Kayser, Children’s Advocates Oppose Early Education Cuts

06.12.2012 | Eagle Rock Patch

LAUSD Board Member Bennett Kayser joined parents, teachers and children’s advocates at a gathering Monday at an Eagle Rock early education center to urge lawmakers in Sacramento to stop further cuts to early education programs that are set to affect 107 preschools and daycare centers in the District, including two dozen facing the axe outright because of state budget shortfalls.

Representatives at the media-studded public event, at the Toland Way Early Education Center, urged the California legislature to stop further cuts to early education programs before their Friday, June 15, deadline to vote on the state budget.

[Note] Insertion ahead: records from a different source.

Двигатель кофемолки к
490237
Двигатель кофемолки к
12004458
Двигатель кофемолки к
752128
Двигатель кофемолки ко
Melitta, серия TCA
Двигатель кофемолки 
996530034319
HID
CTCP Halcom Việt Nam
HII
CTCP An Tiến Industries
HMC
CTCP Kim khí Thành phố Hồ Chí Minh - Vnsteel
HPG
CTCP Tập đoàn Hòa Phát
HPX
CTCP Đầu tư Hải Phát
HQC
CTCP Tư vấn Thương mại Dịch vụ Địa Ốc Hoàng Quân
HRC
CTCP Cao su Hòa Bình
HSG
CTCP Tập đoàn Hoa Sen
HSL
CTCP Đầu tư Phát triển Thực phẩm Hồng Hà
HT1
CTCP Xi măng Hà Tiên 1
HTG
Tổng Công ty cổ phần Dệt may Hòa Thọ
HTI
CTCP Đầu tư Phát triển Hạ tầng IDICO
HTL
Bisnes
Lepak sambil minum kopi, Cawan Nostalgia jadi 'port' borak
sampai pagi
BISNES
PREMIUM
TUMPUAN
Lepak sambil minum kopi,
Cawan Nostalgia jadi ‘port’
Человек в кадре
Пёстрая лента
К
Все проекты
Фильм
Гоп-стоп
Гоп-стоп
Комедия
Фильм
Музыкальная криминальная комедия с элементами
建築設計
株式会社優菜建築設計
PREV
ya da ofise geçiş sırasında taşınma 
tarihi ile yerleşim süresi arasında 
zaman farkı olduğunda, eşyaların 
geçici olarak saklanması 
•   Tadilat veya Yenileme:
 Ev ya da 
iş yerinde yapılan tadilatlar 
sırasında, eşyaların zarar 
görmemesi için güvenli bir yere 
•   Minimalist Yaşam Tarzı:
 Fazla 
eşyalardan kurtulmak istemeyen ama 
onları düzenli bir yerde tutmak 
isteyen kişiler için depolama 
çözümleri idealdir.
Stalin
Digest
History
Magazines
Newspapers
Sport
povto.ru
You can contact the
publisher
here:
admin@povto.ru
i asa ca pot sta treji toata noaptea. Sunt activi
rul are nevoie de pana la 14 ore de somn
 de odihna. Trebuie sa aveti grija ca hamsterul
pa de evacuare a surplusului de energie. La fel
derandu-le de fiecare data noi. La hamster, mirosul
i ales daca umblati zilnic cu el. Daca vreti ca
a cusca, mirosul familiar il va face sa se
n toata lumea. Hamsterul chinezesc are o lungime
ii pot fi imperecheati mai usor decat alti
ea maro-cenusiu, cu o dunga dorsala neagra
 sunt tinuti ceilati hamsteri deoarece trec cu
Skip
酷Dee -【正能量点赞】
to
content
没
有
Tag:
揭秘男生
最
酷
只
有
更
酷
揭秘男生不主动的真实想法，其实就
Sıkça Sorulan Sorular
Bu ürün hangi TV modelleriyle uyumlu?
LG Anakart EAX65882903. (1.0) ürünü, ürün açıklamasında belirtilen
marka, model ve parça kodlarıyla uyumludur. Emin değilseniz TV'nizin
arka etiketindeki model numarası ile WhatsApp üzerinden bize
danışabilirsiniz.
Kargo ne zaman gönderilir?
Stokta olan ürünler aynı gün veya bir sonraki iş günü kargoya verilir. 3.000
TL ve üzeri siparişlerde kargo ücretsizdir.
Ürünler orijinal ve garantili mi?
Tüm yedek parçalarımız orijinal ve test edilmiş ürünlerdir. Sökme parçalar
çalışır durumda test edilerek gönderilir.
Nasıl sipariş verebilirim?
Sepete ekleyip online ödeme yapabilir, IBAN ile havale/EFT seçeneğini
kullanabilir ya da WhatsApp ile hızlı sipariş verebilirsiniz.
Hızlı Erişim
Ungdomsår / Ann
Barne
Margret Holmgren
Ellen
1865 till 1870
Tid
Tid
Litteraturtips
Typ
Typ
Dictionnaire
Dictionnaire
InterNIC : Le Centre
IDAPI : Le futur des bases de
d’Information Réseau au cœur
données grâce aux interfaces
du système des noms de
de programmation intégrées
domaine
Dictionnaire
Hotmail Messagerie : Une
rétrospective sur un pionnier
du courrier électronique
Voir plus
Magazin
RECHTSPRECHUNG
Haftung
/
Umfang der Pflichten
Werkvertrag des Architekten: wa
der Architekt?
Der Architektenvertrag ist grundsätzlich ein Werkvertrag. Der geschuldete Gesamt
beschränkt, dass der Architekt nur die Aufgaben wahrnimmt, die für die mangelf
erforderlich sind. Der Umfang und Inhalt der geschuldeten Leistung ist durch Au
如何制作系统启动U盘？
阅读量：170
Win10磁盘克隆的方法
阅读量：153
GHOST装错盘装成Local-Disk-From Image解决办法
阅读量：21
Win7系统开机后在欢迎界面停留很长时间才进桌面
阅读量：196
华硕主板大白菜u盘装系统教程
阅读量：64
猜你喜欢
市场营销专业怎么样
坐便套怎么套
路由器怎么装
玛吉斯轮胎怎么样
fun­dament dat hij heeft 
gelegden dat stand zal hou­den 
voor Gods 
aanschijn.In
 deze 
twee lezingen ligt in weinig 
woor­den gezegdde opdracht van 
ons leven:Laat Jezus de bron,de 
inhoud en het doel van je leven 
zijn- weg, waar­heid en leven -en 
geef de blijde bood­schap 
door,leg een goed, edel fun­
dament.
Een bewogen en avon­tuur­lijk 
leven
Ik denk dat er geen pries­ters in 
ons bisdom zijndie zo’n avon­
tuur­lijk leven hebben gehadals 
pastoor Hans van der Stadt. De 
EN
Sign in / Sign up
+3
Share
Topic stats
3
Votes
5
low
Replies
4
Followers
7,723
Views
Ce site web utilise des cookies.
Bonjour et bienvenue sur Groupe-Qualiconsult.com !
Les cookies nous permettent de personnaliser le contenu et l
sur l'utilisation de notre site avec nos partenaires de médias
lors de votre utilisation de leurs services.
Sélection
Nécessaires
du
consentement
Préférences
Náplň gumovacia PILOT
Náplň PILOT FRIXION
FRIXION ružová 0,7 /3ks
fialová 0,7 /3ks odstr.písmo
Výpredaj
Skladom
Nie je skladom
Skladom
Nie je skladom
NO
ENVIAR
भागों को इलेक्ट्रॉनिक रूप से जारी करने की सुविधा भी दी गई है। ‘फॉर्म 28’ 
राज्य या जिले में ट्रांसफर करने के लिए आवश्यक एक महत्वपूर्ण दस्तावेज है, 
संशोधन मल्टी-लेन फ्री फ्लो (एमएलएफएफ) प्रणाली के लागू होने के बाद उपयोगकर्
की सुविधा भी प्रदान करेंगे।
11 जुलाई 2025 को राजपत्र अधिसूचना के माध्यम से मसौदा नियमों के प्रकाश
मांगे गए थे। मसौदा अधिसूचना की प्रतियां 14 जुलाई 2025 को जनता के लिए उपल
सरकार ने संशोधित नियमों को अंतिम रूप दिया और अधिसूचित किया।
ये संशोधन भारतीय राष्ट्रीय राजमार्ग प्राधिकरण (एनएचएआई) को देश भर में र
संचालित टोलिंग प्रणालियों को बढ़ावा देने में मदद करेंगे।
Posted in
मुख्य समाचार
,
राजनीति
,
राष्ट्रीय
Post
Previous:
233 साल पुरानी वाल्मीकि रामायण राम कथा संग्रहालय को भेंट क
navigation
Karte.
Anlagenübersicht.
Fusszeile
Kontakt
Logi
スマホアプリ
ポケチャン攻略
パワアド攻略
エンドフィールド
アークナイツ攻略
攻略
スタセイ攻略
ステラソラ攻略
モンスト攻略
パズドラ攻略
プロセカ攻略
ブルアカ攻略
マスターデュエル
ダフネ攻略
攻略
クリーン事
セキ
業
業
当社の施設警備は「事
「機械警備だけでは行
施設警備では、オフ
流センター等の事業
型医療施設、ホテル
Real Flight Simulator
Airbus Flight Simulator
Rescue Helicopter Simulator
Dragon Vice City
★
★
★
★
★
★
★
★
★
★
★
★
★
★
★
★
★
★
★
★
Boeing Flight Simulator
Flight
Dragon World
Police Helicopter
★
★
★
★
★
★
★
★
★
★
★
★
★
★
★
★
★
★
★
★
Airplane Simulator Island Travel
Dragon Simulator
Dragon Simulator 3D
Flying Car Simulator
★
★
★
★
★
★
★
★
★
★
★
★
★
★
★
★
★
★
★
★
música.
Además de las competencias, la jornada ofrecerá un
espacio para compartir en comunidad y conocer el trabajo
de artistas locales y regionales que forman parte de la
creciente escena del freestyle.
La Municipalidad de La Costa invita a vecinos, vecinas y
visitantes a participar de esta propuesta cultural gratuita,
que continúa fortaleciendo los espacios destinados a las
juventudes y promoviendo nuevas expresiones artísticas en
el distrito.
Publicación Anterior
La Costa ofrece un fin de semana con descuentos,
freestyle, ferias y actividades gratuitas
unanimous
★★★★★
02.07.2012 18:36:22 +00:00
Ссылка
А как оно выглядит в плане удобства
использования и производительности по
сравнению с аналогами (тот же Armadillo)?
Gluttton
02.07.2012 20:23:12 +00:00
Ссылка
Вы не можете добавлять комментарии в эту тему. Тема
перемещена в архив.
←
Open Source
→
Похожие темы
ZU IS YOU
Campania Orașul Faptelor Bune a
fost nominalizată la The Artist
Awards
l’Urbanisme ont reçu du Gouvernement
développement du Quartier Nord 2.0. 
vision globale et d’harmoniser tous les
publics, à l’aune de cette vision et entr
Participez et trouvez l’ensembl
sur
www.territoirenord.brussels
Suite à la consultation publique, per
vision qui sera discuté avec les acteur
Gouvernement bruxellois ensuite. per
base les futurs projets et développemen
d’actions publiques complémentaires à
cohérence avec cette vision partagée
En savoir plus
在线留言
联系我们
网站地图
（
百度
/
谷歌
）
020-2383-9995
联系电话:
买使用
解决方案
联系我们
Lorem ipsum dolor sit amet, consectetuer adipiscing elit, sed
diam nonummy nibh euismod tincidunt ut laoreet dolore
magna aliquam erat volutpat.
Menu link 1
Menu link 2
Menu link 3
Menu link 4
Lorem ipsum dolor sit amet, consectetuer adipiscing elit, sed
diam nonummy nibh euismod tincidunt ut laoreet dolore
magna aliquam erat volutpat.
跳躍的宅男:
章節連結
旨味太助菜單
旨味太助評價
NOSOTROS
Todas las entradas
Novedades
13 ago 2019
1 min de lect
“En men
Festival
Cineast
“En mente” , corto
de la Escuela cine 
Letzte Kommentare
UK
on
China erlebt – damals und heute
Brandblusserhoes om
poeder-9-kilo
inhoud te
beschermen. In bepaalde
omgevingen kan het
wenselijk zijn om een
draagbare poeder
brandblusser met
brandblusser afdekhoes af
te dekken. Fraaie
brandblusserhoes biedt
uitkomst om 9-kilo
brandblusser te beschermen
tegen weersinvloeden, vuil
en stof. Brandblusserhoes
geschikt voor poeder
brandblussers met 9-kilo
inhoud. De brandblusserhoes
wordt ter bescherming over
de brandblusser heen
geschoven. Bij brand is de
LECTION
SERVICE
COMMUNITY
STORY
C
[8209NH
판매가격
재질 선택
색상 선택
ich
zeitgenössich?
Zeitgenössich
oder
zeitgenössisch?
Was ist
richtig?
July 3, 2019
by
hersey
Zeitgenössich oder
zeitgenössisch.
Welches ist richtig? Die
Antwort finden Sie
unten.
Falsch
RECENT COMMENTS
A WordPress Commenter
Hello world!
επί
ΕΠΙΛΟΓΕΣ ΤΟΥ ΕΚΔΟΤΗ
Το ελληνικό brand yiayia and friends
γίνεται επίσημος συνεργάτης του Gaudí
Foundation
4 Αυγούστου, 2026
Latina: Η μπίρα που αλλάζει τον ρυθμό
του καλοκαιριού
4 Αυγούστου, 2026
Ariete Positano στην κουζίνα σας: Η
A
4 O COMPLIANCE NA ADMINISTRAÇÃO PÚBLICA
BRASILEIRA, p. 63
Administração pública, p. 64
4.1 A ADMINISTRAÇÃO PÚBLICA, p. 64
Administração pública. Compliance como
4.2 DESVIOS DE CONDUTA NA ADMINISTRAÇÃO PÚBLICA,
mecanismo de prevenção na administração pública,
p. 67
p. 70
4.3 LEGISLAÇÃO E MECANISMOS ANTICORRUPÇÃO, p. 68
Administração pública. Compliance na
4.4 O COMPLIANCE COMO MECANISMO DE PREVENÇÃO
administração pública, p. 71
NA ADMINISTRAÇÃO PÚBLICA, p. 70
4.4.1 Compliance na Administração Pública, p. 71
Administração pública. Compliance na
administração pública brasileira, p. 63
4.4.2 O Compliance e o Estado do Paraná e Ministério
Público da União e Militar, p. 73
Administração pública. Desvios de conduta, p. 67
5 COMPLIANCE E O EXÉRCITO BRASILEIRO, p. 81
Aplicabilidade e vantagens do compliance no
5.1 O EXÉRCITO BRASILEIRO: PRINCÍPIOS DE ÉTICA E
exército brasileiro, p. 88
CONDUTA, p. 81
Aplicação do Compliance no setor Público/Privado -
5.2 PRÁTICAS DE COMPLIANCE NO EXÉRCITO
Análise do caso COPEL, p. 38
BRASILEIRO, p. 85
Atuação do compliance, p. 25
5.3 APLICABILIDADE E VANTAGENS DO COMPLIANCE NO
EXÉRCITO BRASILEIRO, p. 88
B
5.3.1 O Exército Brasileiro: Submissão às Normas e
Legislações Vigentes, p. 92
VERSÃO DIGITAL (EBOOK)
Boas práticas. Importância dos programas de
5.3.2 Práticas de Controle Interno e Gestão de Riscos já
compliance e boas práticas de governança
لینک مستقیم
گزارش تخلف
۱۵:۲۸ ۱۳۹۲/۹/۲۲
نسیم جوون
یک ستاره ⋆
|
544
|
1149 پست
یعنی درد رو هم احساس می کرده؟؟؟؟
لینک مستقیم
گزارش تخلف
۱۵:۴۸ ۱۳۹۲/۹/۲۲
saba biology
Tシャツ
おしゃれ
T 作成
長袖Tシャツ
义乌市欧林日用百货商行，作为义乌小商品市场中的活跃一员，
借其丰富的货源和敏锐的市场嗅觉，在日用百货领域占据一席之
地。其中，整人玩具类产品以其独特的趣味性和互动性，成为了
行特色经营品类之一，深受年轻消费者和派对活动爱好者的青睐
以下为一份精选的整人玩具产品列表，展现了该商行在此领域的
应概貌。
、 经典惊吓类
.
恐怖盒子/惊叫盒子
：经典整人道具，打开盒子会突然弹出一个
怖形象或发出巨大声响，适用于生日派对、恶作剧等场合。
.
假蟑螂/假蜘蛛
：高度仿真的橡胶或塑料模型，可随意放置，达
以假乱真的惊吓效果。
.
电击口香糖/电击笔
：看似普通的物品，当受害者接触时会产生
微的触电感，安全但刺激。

“Research shows that the first years are the most critical in closing achievement gaps, identifying and minimizing difficulties, and preparing for a lifetime of learning,” Kayser said in a speech, adding that cuts in early education also make it harder for parents to do their jobs because they are forced to tend to their children.

Besides, the cost of K-12 education is reduced when more rather than less children come prepared from the pre-school level, including the LAUSD’s School Readiness Language Development Program(SRLDP), which caters to four-year-olds, Kayser said.

Kayser has submitted a motion to the LAUSD Board of Education at its meeting scheduled on Tuesday, June 12, calling on Gov. Jerry Brown to restore early education funds in his budget this week.

In March, the LAUSD earmarked cuts to a total of 107 Early Education centers, of which 24 are facing an imminent shutdown, affecting a total of about 35,000 students. Exactly how these centers will be impacted would depend on the impending state budget as well as on the fate of two revenue-generating state initiatives scheduled during the November general elections. (One of these is the Governor’s initiative for non-Proposition 98 Education, which would bring $776 million to state funds; the other initiative is Our Children, Our Future, a proposed state income tax increase aimed at funding public education.)

Child care and development programs have already been cut by close to $1 billion since 2008, resulting in a loss of preschool and childcare facilities to some 100,000 children, said Ernesto Saldaña, state field director of Preschool California, a nonprofit group that is based in Oakland and has an office in Eagle Rock. Further cuts would result in as much as a 40-percent total reduction in childcare and development programs since 2008, he said. “The child that starts behind, stays behind,” Saldaña warned, adding: “Our state can no longer afford to stay behind.”

The impact of the cuts begins with parents, who will have to travel longer distances to the closest early education centers still open. Many may be forced to take the drastic and potentially devastating decision not to send their children to early education centers at all, Juan de la Cruz, deputy chief of staff to Board Member Kayser, told Patch.

“A lot of times when people think of School districts, they think of K-12,” said Melina Sanchez, a senior associate with Children Now, an Oakland-based early learning and development policy nonprofit group. “They neglect to think that districts also serve ‘birth to five.’”

A busload of about 50 parents, UTLA teachers and students will depart from the Toland Way Early Education Center at midnight Monday to Sacramento to testify at budget hearings against any cuts to preschool and early education programs.